WORK REQUIRED
Output the data below line for line, exactly, up to and including the line where "Raising Bricks simplifies" appears.

RECORDED DATA
==========
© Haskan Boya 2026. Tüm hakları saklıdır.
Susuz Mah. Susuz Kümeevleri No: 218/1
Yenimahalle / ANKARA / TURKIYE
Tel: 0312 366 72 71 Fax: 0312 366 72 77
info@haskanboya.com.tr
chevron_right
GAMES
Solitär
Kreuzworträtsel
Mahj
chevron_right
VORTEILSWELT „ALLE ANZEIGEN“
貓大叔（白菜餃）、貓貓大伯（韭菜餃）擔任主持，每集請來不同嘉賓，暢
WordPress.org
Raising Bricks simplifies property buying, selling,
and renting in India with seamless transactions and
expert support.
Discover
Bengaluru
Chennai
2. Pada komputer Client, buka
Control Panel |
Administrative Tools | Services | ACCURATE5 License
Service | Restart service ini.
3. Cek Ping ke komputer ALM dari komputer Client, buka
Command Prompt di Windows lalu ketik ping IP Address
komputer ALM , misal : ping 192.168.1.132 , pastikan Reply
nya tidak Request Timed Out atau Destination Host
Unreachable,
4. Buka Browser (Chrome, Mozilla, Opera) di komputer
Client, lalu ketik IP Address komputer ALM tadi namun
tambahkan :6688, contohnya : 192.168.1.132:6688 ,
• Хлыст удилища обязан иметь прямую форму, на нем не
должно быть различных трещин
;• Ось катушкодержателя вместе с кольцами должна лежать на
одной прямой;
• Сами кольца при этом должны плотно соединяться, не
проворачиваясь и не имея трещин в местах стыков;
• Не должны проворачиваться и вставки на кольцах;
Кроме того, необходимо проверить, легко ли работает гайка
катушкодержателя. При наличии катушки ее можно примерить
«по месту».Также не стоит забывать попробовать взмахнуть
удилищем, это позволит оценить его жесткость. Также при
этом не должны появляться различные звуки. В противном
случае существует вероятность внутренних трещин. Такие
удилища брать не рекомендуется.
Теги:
==========
EXERCISE RESULT
© Haskan Boya 2026. Tüm hakları saklıdır.
Susuz Mah. Susuz Kümeevleri No: 218/1
Yenimahalle / ANKARA / TURKIYE
Tel: 0312 366 72 71 Fax: 0312 366 72 77
info@haskanboya.com.tr
chevron_right
GAMES
Solitär
Kreuzworträtsel
Mahj
chevron_right
VORTEILSWELT „ALLE ANZEIGEN“
貓大叔（白菜餃）、貓貓大伯（韭菜餃）擔任主持，每集請來不同嘉賓，暢
WordPress.org
Raising Bricks simplifies property buying, selling,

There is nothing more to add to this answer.